##### TRECHO CITADO
Não foi o aço de excelente qualidade produzido pelas siderúrgicas. Não foi o rebanho de 660 mil cabeças que faz de Marabá a 18ª maior praça bovina do país. Não foi o movimento comercial que, de uma hora para outra, descobriu R$ 2,75 bilhões escondidos no bolso da população da terra da Tucunaré. Nada disso.
O minério de cobre é a mais nova vedete da economia de Marabá e responsável por fazer o município dar o maior salto da balança comercial, entre as localidades produtoras, ao longo do ano passado.
Marabá entrou 2013 sendo o quarto maior exportador do Pará – atrás de Parauapebas, Barcarena e Canaã dos Carajás – e o 94º numa lista que tinha 2.462 localidades. O município, que exportou à época pouco mais de 518 milhões de dólares, ainda estava aprendendo a lidar com a mineração de cobre, extraído em concentrado de bom teor pela mineradora Vale do projeto Salobo, cujo depósito medido e provado é o maior do Brasil, com 1,24 bilhão de toneladas do metal.
##########
• _TAREFA DO EXERCÍCIO A_
Com base no trecho sobre a economia de Marabá, explique em uma a três frases o que levou o município a dar o maior salto da balança comercial entre as localidades produtoras no ano passado.
A listagem não tem nenhuma relação com o trecho sobre a economia de Marabá.
##### DADOS DA TAREFA
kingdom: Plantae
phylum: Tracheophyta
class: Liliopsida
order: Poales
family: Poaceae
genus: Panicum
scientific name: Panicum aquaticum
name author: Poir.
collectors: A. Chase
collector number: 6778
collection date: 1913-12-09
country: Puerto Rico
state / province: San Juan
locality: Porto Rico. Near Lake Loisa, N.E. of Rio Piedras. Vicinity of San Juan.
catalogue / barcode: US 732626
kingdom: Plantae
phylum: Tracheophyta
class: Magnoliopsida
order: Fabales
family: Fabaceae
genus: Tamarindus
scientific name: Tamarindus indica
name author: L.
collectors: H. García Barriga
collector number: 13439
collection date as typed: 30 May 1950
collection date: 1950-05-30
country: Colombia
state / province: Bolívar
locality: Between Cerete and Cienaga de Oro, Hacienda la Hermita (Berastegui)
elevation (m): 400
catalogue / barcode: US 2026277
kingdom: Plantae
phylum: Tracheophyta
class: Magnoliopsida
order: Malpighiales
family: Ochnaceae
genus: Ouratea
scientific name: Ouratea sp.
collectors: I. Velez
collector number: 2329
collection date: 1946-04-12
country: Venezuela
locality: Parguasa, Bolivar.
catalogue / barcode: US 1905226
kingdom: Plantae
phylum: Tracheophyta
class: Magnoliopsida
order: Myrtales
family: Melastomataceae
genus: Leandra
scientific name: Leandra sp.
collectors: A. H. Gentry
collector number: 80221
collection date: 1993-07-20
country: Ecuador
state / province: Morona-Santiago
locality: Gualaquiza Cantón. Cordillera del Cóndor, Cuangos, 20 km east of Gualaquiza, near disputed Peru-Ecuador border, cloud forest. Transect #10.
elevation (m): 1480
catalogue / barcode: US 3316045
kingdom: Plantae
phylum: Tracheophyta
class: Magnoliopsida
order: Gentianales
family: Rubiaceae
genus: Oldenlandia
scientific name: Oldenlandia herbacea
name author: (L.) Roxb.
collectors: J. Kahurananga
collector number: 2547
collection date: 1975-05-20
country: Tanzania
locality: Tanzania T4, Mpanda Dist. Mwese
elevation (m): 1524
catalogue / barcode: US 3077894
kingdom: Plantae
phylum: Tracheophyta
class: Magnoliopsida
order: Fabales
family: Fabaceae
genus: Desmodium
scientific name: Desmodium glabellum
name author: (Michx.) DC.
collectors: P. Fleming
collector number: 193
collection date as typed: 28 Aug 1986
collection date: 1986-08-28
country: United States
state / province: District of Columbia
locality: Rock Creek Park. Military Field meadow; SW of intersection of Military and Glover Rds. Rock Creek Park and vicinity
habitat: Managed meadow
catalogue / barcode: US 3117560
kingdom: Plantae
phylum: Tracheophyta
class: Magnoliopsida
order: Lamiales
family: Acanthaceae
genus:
##########
• _TAREFA DO EXERCÍCIO B_
Copie da listagem, sem nenhuma alteração, as linhas que começam naquela que contém "collection date: 1993-07-20" e terminam naquela que contém "collector number: 193", incluindo as duas.

• _RESPOSTA DA TAREFA A_
O responsável foi o minério de cobre, apontado como a mais nova vedete da economia de Marabá. O salto não se deveu ao aço das siderúrgicas, ao rebanho de 660 mil cabeças nem ao movimento comercial.

• _RESPOSTA DA TAREFA B_
collection date: 1993-07-20
country: Ecuador
state / province: Morona-Santiago
locality: Gualaquiza Cantón. Cordillera del Cóndor, Cuangos, 20 km east of Gualaquiza, near disputed Peru-Ecuador border, cloud forest. Transect #10.
elevation (m): 1480
catalogue / barcode: US 3316045
kingdom: Plantae
phylum: Tracheophyta
class: Magnoliopsida
order: Gentianales
family: Rubiaceae
genus: Oldenlandia
scientific name: Oldenlandia herbacea
name author: (L.) Roxb.
collectors: J. Kahurananga
collector number: 2547
collection date: 1975-05-20
country: Tanzania
locality: Tanzania T4, Mpanda Dist. Mwese
elevation (m): 1524
catalogue / barcode: US 3077894
kingdom: Plantae
phylum: Tracheophyta
class: Magnoliopsida
order: Fabales
family: Fabaceae
genus: Desmodium
scientific name: Desmodium glabellum
name author: (Michx.) DC.
collectors: P. Fleming
collector number: 193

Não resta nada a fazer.